| TASK TO COMPLETE |
Every line below between the line holding "(at 0.25 1.448)" and the line holding "(at 1.194 0 90)", inclusive, should be repeated exactly, and all other lines omitted.

(Data items)
§
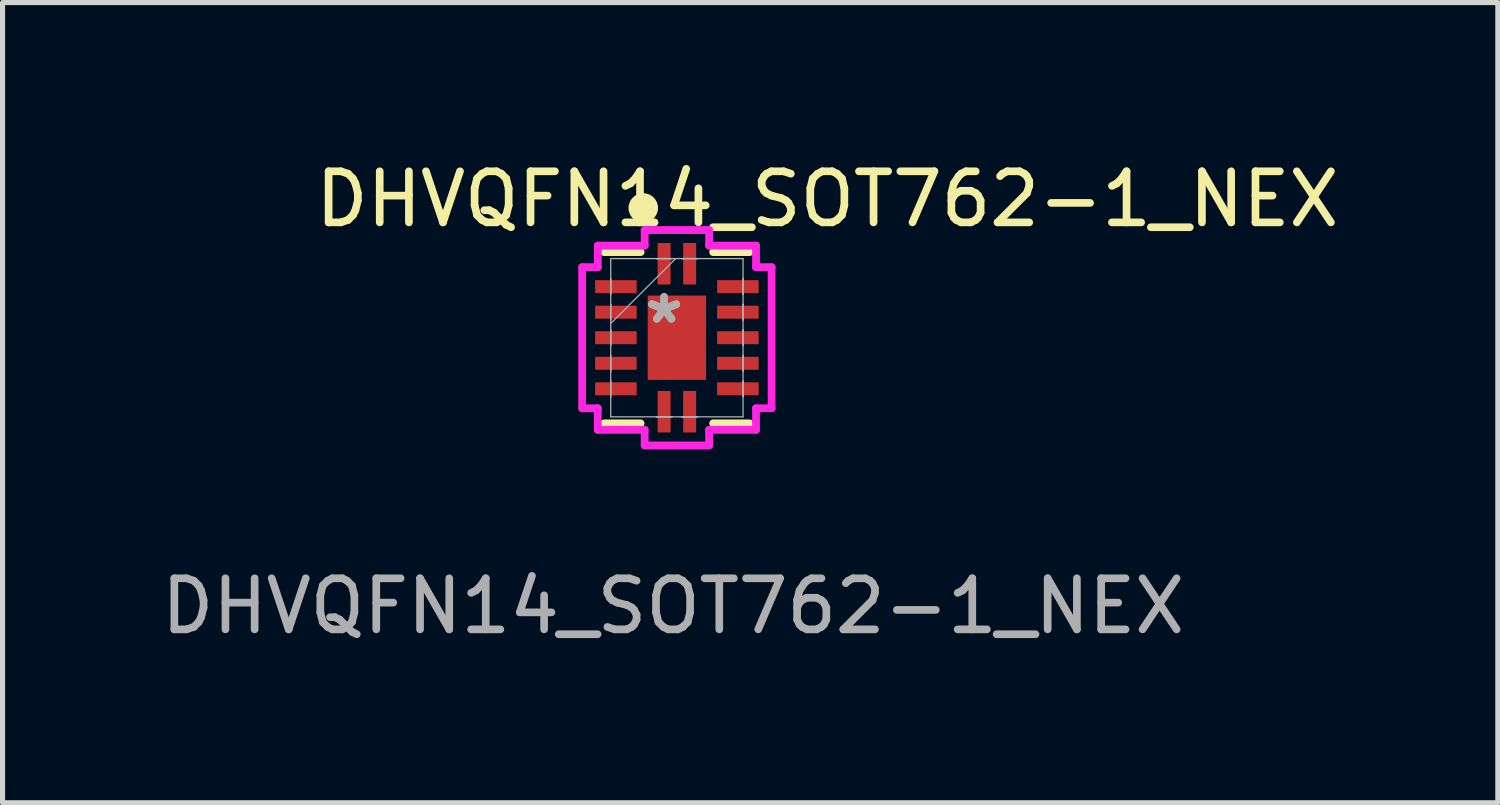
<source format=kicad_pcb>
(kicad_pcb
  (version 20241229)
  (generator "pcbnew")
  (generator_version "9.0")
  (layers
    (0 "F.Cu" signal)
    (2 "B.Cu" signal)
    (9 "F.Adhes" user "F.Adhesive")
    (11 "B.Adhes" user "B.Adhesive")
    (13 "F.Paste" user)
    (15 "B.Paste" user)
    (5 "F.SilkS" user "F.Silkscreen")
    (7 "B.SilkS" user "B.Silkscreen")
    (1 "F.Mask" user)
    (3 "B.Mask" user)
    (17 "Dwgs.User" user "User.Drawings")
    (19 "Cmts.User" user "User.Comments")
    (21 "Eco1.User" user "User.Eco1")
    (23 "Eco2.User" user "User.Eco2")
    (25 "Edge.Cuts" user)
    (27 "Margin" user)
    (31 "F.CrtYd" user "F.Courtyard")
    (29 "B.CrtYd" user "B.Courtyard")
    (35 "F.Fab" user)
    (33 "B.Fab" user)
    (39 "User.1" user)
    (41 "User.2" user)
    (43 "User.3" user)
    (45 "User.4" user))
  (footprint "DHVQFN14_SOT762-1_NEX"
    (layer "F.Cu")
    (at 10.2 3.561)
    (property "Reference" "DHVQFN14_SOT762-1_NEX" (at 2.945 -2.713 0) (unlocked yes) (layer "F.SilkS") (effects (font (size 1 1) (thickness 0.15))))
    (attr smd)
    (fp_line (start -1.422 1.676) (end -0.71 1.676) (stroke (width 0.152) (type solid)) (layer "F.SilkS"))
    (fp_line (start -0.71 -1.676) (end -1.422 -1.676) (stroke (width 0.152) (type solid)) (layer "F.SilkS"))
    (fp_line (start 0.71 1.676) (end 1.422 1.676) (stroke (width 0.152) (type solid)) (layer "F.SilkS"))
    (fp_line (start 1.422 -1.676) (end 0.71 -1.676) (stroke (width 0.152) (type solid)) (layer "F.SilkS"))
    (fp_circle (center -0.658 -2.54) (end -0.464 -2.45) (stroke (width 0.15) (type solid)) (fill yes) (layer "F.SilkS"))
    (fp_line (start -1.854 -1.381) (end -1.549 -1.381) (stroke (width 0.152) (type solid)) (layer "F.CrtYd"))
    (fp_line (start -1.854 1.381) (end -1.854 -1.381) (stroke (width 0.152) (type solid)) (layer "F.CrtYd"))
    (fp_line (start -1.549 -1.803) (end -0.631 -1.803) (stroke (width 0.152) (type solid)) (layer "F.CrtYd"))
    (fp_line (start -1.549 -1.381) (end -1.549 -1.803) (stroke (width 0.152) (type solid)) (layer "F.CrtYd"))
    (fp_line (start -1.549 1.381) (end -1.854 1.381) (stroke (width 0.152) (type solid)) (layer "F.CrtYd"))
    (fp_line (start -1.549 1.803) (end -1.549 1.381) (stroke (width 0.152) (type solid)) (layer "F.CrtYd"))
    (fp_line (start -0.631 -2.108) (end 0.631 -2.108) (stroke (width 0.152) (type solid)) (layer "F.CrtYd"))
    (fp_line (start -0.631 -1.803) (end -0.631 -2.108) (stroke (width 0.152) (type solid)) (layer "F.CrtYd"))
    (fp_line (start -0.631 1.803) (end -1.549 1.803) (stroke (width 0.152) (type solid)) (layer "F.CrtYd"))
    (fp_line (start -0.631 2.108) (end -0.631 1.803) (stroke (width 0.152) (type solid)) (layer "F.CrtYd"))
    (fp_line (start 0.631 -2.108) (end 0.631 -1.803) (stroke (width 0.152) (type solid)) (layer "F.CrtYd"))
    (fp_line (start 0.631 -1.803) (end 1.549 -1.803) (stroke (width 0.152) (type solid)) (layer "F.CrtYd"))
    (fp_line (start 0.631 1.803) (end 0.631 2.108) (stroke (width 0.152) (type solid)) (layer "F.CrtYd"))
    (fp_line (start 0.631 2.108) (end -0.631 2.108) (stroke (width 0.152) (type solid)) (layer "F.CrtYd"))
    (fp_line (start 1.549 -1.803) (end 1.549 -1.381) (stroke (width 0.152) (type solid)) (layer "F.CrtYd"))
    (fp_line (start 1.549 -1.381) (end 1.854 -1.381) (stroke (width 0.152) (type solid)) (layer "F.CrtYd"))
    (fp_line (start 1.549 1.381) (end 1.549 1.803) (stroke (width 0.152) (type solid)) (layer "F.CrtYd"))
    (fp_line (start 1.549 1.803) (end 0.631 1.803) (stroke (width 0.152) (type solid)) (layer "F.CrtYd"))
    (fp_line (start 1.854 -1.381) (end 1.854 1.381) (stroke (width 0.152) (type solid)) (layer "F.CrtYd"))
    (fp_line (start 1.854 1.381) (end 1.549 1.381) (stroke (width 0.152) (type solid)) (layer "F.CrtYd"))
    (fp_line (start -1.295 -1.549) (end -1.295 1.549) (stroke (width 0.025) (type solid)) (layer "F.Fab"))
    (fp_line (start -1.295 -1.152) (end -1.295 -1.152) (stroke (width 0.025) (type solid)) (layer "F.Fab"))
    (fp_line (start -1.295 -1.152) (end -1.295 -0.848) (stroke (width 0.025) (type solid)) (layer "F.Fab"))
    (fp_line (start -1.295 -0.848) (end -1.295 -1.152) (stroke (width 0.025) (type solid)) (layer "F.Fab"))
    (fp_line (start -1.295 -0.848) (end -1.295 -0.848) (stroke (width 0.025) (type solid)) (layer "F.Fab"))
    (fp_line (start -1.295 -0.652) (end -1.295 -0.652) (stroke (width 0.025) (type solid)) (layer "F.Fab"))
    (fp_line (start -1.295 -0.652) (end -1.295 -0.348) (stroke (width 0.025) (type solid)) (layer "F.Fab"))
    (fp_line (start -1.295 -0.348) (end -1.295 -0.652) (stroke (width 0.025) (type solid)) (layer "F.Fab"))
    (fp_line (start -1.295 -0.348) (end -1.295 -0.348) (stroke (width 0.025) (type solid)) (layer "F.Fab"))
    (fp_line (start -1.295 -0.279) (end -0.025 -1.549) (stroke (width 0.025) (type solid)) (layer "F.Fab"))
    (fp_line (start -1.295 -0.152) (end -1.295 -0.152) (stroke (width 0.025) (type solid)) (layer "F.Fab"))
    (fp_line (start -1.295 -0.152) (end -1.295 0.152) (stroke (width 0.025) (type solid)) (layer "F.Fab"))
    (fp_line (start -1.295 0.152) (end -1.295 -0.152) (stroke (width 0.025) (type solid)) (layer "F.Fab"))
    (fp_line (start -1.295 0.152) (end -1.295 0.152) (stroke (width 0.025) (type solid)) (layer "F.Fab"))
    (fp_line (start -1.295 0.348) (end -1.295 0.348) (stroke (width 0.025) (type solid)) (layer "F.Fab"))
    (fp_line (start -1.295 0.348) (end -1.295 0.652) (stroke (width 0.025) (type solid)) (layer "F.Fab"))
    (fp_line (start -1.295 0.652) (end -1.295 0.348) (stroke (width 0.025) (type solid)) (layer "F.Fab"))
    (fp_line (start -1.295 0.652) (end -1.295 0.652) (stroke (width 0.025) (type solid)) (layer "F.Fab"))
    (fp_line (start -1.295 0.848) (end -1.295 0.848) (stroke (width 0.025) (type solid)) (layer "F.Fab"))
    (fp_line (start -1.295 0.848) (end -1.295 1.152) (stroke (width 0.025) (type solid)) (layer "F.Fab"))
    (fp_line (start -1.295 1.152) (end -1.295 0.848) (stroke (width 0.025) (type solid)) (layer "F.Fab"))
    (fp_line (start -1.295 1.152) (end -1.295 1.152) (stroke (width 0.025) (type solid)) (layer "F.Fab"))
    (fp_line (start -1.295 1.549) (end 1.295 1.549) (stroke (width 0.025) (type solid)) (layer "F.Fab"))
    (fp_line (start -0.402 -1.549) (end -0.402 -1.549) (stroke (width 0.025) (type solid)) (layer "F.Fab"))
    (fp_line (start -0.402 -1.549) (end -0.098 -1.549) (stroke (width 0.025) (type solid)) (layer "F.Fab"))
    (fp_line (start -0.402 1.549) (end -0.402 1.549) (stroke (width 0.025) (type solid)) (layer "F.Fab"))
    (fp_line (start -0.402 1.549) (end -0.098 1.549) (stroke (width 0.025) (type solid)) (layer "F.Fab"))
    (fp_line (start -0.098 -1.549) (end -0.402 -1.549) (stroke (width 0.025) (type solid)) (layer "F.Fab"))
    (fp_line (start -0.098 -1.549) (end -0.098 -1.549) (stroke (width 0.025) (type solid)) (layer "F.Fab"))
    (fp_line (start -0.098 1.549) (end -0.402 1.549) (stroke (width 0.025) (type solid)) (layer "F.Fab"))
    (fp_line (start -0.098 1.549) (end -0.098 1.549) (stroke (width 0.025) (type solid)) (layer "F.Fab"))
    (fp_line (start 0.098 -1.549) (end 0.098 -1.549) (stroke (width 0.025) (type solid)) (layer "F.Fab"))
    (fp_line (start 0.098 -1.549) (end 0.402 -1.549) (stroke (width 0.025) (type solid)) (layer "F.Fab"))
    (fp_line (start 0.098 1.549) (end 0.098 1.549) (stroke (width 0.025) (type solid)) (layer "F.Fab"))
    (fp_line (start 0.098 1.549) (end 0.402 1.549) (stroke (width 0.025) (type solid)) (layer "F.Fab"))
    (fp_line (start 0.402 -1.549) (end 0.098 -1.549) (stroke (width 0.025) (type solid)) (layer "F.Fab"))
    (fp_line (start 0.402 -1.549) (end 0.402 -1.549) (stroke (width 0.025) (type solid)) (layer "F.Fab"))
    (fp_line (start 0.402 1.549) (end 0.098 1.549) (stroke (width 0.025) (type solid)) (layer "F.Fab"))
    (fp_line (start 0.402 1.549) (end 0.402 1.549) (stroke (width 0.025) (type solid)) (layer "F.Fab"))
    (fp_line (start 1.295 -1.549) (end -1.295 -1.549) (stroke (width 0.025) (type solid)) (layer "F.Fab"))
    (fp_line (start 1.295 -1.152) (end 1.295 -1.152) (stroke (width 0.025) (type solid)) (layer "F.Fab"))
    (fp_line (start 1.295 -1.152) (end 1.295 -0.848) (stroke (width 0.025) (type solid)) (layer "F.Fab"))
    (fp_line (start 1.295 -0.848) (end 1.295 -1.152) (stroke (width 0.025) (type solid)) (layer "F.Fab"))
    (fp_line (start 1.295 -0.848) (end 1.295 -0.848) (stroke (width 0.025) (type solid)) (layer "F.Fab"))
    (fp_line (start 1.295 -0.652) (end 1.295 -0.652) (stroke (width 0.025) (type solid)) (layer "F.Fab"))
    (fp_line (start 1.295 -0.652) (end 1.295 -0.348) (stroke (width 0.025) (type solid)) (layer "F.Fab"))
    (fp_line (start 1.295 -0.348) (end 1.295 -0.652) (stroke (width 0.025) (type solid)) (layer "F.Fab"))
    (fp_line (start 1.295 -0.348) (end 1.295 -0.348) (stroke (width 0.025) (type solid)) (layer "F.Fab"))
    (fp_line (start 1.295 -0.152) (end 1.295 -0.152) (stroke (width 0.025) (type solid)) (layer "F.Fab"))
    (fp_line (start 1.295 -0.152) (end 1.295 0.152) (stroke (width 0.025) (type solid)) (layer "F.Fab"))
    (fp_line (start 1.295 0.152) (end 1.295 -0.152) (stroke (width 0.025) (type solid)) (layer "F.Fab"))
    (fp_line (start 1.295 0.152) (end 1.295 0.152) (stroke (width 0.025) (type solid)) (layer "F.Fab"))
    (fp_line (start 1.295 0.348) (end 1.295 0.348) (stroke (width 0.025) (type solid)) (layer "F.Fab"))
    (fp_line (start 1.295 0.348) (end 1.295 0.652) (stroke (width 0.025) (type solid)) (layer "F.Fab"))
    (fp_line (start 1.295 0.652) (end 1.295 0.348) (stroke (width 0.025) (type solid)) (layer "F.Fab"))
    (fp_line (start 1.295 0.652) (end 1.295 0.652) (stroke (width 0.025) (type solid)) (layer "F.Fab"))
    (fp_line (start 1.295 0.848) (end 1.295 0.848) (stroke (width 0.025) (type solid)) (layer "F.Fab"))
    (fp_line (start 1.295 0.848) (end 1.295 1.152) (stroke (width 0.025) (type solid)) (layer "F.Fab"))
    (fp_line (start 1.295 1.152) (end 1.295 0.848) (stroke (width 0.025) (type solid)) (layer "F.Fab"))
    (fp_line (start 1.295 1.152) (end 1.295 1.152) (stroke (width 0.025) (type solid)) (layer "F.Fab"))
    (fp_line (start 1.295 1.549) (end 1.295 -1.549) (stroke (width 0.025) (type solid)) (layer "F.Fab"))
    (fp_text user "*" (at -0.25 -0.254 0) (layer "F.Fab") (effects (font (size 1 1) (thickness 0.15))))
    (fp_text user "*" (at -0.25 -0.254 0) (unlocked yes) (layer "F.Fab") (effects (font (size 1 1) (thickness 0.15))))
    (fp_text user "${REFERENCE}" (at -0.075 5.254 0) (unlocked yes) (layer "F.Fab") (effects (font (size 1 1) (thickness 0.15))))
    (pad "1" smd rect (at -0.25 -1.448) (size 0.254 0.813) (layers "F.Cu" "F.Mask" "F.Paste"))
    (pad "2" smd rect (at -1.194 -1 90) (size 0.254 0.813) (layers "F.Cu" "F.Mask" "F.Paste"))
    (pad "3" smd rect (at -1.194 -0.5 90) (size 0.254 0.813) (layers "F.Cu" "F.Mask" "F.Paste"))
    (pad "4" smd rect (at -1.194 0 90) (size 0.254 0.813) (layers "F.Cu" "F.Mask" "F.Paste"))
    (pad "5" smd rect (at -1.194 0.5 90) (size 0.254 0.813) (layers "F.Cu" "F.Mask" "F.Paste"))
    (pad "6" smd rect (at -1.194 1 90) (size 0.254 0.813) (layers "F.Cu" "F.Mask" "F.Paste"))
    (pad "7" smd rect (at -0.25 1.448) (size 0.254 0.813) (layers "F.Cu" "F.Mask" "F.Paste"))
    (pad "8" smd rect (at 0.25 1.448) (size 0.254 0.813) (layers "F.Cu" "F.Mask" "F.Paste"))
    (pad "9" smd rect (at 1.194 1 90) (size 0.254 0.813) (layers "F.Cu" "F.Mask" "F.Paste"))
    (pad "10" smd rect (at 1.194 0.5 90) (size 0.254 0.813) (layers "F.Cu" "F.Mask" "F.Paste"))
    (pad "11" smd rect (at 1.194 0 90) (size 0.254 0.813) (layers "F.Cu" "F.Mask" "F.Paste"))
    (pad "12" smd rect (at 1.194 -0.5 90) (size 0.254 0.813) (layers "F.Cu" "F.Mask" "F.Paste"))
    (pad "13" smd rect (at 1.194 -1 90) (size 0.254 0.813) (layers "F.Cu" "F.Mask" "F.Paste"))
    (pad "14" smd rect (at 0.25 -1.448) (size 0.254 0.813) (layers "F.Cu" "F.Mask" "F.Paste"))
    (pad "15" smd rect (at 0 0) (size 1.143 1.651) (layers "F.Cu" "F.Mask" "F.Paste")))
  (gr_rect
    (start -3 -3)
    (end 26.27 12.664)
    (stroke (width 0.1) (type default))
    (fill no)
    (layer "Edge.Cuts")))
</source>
§
| RESPONSE TO THE EXERCISE |
    (pad "8" smd rect (at 0.25 1.448) (size 0.254 0.813) (layers "F.Cu" "F.Mask" "F.Paste"))
    (pad "9" smd rect (at 1.194 1 90) (size 0.254 0.813) (layers "F.Cu" "F.Mask" "F.Paste"))
    (pad "10" smd rect (at 1.194 0.5 90) (size 0.254 0.813) (layers "F.Cu" "F.Mask" "F.Paste"))
    (pad "11" smd rect (at 1.194 0 90) (size 0.254 0.813) (layers "F.Cu" "F.Mask" "F.Paste"))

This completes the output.